Elus communaux, vos délégations sont‑elles valables ?
Dans une administration locale hiérarchisée, la délégation est un outil incontournable du fonctionnement administratif et politique. Trop souvent relativisée voire méprisée, la délégation, qui soulève des enjeux politiques et pratiques, est un sujet central du contentieux de la légalité.
S’il existe plusieurs sortes de délégations dont les caractéristiques diffèrent, toutes doivent en toute hypothèse répondre à quatre conditions pour être légales : la délégation doit être prévue par un texte, législatif ou réglementaire, faire l’objet d’une publicité, elle ne doit pas être interdite par un texte relativement à l’attribution faisant l’objet de la délégation, et ne peut être totale.
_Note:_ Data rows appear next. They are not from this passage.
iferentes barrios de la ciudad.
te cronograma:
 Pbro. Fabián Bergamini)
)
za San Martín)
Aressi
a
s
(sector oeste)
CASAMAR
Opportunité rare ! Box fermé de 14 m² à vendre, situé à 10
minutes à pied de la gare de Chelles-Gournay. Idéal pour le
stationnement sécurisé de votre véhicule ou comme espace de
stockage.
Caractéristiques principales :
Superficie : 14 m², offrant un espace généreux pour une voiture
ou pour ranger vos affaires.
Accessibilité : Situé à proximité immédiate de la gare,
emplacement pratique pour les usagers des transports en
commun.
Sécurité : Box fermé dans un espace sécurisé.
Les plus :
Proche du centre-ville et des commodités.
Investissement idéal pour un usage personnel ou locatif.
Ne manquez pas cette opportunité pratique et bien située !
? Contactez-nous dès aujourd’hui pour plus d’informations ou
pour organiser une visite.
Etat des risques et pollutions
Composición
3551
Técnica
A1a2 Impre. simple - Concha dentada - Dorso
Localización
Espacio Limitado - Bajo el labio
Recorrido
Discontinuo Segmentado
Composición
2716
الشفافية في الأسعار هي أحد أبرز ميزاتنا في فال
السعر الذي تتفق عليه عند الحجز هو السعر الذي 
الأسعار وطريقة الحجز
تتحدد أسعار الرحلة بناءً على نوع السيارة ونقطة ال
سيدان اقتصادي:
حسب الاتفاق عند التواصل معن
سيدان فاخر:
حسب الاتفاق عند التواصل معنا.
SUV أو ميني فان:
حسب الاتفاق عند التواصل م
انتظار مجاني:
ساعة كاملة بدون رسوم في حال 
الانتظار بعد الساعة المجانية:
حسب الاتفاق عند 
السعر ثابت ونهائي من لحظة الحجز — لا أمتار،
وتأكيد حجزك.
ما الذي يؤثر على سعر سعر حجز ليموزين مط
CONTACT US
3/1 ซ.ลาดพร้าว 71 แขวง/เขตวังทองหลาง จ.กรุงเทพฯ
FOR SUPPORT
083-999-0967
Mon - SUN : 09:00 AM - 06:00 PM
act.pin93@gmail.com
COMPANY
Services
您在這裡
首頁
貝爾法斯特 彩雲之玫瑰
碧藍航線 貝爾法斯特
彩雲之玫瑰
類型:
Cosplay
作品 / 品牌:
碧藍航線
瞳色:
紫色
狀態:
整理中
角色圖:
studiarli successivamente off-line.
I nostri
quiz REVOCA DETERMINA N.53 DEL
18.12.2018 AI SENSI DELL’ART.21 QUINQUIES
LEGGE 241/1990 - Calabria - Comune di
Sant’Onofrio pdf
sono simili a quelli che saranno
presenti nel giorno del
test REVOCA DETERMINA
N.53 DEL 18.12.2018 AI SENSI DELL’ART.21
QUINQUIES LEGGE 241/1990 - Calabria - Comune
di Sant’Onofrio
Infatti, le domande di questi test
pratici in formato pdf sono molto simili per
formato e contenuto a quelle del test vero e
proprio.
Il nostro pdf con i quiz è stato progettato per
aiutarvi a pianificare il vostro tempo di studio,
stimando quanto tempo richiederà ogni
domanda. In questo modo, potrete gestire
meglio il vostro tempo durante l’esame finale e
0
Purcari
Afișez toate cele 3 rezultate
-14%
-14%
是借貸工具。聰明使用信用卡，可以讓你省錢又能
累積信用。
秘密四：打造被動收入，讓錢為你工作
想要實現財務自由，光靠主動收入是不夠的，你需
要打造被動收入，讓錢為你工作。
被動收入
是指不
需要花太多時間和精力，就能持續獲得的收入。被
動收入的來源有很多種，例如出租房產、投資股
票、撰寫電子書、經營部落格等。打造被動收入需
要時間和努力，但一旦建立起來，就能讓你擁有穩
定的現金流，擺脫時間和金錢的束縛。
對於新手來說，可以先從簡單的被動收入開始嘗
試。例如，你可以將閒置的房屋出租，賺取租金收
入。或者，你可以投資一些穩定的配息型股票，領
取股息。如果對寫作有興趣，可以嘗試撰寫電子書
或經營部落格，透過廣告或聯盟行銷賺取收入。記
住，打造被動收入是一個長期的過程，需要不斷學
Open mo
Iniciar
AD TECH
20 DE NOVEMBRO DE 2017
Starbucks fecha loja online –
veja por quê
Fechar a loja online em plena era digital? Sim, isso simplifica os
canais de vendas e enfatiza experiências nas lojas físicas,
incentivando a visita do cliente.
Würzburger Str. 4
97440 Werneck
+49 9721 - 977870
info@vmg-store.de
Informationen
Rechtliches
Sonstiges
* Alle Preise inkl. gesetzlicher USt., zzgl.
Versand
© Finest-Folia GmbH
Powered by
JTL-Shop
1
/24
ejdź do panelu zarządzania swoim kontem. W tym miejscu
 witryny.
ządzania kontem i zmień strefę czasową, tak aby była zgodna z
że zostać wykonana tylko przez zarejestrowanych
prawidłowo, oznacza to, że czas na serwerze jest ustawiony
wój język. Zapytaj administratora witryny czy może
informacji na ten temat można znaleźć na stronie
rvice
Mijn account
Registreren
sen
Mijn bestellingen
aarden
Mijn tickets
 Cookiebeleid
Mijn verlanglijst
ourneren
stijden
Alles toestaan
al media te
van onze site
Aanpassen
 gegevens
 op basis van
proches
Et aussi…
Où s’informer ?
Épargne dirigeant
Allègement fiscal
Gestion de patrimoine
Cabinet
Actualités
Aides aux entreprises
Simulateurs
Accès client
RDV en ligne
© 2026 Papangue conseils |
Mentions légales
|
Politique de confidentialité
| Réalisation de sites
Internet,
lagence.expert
Pour une meilleure efficacité dans la gestion des affaires courantes, le Code général des collectivités territoriales (CGCT) permet au conseil municipal de déléguer certaines de ses attributions au maire. Consentie à une fonction, la délégation de pouvoir (ou de compétence) consentie par le conseil municipal au maire implique que l’organe délibérant est dessaisi et ne peut plus intervenir dans le domaine ayant fait l’objet de la délégation. Il s’agit d’un véritable transfert de compétence. Il en va autrement s’agissant des délégations de fonction et de signature qui sont intuitu personae. La délégation de fonction attribuée par le maire à son adjoint n’a pas pour effet de le priver de ses pouvoirs en la matière. Il peut toujours revenir ou intervenir dans un domaine qui a fait l’objet d’une délégation de fonction.
Le maire conserve la responsabilité “de la surveillance et du contrôle” de la façon dont les adjoints ou conseillers municipaux délégataires exercent les fonctions déléguées. Les élus locaux doivent être prudents lorsqu’ils investissent un agent ou un élu d’une délégation de faire ou de signer puisqu’une faute du délégataire n’exonère jamais, en tant que telle, le maire de toute responsabilité. En revanche, sur le plan pénal, la responsabilité du maire ne pourra être recherchée que si ce dernier ne parvient pas à démontrer que le délégataire disposait des moyens d’exercer la compétence déléguée. Toute délégation doit être consentie par un organe normalement compétent, au profit d’un organe autorisé à recevoir une délégation, et concerner une matière susceptible d’être déléguée. Le conseil municipal ne peut déléguer l’ensemble de ses attributions, ni n’importe laquelle d’entre elles. La liste des matières pouvant être déléguées en “tout ou partie” est limitativement déterminée à l’article L. 2122-22 du CGCT. Seul le titulaire d’une compétence est à même de la déléguer. Impossible donc, pour le maire qui n’a pas reçu de délégation de pouvoir en matière de droit de préemption urbain, par exemple, de procéder à une subdélégation au profit d’un adjoint. De même, le maire peut à tout moment retirer une délégation dans l’intérêt du service.
Le Code général des collectivités territoriales ne limite pas le nombre de conseillers municipaux délégataires. Néanmoins, ces derniers ne pourront recevoir une délégation de fonction que tant que tous les adjoints seront titulaires d’une délégation de fonction.
Les élus, adjoints et conseillers municipaux, ne sont pas les seuls à pouvoir bénéficier d’une délégation : les agents peuvent également en être attributaires, notamment bénéficier d’une délégation de signature du maire, en toutes matières.
A toute fin, il faut distinguer la “délégation” de la “suppléance”, qui intervient en cas d’absence, suspension, révocation ou de tout autre empêchement du maire. Dans ces hypothèses, l’élu est provisoirement remplacé, dans la plénitude de ses fonctions, par un adjoint dans l’ordre des nominations et, à défaut d’adjoints, par un conseiller municipal désigné par le conseil, sinon pris dans l’ordre du tableau.